How can the time complexity be achieved?

[evinda]

Hello! (Wave)

It is given as input an undirected graph $G=(V,E)$, weights of edges $w_e$ and a subset $U$ of the vertices.

The output should be the minimum spanning tree at which the vertices of the set $U$ are leaves.
(The tree could also have leaves from the nodes of the set $V-U$).

I want to run an algorithm for the above problem that runs in time $O(|E| \cdot \log|V|)$.

So we couldn't apply Borůvka's algorithm or Prim's algorithm, because we would have to call them $|V|$ times.. Or am I wrong?

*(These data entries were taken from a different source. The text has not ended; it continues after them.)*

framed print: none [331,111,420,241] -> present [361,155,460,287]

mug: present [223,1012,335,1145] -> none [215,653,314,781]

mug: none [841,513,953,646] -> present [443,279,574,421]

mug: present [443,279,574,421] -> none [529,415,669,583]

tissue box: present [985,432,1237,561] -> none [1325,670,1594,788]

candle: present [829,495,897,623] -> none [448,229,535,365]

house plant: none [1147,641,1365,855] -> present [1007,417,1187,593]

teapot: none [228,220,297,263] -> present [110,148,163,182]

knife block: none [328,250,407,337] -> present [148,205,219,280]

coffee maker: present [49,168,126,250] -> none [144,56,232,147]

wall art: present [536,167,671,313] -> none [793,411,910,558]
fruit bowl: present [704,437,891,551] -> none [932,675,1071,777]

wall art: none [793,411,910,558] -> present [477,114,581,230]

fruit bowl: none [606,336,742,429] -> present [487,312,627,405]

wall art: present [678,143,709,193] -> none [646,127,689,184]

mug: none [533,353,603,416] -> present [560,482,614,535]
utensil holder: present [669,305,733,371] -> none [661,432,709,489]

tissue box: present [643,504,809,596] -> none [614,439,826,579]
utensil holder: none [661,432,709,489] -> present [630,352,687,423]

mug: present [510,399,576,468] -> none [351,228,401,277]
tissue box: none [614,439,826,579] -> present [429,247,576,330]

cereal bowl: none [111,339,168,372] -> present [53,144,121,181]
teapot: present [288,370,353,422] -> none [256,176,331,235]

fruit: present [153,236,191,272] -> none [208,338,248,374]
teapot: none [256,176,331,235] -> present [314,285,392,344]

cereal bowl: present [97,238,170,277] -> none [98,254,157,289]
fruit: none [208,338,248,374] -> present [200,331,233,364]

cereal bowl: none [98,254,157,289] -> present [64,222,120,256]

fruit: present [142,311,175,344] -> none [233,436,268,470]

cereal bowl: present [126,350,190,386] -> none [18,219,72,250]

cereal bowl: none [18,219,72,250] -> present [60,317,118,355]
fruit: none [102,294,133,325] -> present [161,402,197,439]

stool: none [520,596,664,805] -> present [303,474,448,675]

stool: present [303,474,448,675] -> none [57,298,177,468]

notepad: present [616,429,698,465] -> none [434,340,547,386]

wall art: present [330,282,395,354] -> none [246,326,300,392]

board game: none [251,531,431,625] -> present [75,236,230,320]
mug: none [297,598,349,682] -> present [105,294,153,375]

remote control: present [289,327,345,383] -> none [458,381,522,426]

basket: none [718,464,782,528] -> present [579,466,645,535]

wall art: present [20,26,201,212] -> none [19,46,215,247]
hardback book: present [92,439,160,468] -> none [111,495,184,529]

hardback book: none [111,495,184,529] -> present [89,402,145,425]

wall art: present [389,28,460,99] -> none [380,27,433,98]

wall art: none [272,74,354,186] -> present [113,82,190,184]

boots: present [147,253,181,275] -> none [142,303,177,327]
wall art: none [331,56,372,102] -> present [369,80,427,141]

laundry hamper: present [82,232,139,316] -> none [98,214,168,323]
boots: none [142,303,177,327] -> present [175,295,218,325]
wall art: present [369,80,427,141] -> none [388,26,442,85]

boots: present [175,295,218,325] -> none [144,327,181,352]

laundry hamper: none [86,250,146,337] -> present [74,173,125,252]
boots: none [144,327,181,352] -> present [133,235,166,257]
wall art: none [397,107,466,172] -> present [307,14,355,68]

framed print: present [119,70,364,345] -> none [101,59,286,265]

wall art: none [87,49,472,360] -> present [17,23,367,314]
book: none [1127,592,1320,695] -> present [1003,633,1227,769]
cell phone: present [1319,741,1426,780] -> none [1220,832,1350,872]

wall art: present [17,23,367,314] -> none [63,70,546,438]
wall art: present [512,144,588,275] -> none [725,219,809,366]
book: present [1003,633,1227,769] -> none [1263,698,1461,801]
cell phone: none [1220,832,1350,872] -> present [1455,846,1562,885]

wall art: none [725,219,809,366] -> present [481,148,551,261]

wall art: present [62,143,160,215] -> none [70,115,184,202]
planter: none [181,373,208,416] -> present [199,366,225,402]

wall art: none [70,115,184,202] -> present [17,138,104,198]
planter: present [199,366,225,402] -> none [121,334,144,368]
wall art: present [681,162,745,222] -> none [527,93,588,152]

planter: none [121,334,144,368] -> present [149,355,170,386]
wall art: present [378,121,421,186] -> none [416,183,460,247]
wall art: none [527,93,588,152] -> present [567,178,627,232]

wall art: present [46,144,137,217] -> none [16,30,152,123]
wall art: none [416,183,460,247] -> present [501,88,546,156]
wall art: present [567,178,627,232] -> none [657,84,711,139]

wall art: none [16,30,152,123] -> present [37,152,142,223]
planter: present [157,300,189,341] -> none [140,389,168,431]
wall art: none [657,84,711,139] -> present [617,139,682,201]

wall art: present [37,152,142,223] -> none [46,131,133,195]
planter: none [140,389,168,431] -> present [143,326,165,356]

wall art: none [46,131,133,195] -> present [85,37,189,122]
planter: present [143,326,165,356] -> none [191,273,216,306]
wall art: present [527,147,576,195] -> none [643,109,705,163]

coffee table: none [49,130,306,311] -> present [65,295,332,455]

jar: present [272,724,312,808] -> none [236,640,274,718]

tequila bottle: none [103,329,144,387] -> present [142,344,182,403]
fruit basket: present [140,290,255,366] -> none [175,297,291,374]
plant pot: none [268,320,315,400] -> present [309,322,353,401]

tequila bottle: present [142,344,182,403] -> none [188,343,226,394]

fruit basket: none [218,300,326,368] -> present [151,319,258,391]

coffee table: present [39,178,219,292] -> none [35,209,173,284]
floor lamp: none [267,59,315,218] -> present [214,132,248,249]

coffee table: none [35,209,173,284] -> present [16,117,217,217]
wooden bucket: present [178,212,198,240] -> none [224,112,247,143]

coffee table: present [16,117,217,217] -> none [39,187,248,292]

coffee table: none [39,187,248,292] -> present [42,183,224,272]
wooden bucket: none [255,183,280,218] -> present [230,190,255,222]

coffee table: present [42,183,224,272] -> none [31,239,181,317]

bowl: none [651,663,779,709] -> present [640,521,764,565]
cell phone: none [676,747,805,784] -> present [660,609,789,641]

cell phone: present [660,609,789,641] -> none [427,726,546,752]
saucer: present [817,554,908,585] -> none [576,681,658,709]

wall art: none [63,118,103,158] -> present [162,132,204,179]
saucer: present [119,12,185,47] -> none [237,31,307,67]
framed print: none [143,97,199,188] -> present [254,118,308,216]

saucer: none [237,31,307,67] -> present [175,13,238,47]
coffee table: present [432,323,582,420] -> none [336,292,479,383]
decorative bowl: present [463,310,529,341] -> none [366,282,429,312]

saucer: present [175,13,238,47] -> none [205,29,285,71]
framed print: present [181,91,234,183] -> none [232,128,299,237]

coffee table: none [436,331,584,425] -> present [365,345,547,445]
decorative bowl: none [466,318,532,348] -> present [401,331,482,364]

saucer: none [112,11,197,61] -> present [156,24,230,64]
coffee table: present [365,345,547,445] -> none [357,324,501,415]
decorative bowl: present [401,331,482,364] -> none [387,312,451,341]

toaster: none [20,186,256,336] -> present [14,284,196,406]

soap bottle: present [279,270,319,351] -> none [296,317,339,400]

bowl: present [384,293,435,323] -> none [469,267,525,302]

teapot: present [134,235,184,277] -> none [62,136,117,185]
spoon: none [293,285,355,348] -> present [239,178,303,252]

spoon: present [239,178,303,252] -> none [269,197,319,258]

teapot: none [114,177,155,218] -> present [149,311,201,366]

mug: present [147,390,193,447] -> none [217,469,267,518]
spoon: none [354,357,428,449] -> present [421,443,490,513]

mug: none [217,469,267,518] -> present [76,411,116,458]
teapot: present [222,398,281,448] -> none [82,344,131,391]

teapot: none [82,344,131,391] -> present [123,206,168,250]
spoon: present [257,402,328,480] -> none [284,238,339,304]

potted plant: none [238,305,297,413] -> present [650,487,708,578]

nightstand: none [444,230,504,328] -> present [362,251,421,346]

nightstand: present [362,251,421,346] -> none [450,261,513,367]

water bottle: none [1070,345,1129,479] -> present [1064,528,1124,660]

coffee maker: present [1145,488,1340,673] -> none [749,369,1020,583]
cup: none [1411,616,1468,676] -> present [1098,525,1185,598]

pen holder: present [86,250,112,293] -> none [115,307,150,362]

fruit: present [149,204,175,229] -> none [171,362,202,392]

If it is like that, what else could we do? (Thinking)

 

[Future Bruno]

One approach could be to use Kruskal's algorithm with a modification. We can first sort the edges in non-decreasing order of their weights. Then we can iterate through the edges, and add them to the spanning tree only if it does not create a cycle, or if it includes at least one vertex from the set $U$. This way, we can ensure that all the vertices in $U$ are leaves in the minimum spanning tree. Since the sorting of the edges takes time $O(|E|\log |E|)$, and the loop over the edges takes time $O(|E|)$, the total running time of this algorithm is $O(|E| \log |E| + |E|)$ which is equivalent to $O(|E| \log |V|)$.